Task to carry out> Print each entry word for word.

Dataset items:
__________

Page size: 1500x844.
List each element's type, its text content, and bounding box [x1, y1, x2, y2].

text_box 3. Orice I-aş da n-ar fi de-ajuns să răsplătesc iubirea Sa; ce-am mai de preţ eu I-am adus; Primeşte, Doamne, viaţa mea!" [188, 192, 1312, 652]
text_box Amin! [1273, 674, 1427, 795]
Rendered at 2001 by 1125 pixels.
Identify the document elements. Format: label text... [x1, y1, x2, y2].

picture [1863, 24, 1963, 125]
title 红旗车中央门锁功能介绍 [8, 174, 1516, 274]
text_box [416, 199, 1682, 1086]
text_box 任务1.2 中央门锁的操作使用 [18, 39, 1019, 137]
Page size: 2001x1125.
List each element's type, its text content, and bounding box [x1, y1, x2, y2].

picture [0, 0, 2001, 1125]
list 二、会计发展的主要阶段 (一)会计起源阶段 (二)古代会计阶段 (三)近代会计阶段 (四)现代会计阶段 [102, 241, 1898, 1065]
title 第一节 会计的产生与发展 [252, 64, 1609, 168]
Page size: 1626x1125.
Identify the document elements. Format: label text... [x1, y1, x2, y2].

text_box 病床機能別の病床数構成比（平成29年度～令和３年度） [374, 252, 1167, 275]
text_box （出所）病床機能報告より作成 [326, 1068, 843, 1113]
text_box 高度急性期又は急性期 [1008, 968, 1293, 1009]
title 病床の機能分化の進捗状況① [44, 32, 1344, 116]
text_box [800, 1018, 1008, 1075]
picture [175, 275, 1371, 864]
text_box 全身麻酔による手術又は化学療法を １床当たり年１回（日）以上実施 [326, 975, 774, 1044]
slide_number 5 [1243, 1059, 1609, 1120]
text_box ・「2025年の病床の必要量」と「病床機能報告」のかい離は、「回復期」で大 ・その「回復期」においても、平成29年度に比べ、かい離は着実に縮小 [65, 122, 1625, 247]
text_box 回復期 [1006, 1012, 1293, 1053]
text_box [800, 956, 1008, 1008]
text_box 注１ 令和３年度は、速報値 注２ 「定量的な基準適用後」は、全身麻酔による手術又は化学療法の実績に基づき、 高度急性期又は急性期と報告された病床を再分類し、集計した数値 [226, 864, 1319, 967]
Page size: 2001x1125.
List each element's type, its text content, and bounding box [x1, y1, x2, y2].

__________

Response to this exercise>
Page size: 1500x844.
List each element's type, its text content, and bounding box [x1, y1, x2, y2].

text_box 3. Orice I-aş da n-ar fi de-ajuns să răsplătesc iubirea Sa; ce-am mai de preţ eu I-am adus; Primeşte, Doamne, viaţa mea!" [188, 192, 1312, 652]
text_box Amin! [1273, 674, 1427, 795]
Rendered at 2001 by 1125 pixels.
Identify the document elements. Format: label text... [x1, y1, x2, y2].

picture [1863, 24, 1963, 125]
title 红旗车中央门锁功能介绍 [8, 174, 1516, 274]
text_box [416, 199, 1682, 1086]
text_box 任务1.2 中央门锁的操作使用 [18, 39, 1019, 137]
Page size: 2001x1125.
List each element's type, its text content, and bounding box [x1, y1, x2, y2].

picture [0, 0, 2001, 1125]
list 二、会计发展的主要阶段 (一)会计起源阶段 (二)古代会计阶段 (三)近代会计阶段 (四)现代会计阶段 [102, 241, 1898, 1065]
title 第一节 会计的产生与发展 [252, 64, 1609, 168]
Page size: 1626x1125.
Identify the document elements. Format: label text... [x1, y1, x2, y2].

text_box 病床機能別の病床数構成比（平成29年度～令和３年度） [374, 252, 1167, 275]
text_box （出所）病床機能報告より作成 [326, 1068, 843, 1113]
text_box 高度急性期又は急性期 [1008, 968, 1293, 1009]
title 病床の機能分化の進捗状況① [44, 32, 1344, 116]
text_box [800, 1018, 1008, 1075]
picture [175, 275, 1371, 864]
text_box 全身麻酔による手術又は化学療法を １床当たり年１回（日）以上実施 [326, 975, 774, 1044]
slide_number 5 [1243, 1059, 1609, 1120]
text_box ・「2025年の病床の必要量」と「病床機能報告」のかい離は、「回復期」で大 ・その「回復期」においても、平成29年度に比べ、かい離は着実に縮小 [65, 122, 1625, 247]
text_box 回復期 [1006, 1012, 1293, 1053]
text_box [800, 956, 1008, 1008]
text_box 注１ 令和３年度は、速報値 注２ 「定量的な基準適用後」は、全身麻酔による手術又は化学療法の実績に基づき、 高度急性期又は急性期と報告された病床を再分類し、集計した数値 [226, 864, 1319, 967]
Page size: 2001x1125.
List each element's type, its text content, and bounding box [x1, y1, x2, y2].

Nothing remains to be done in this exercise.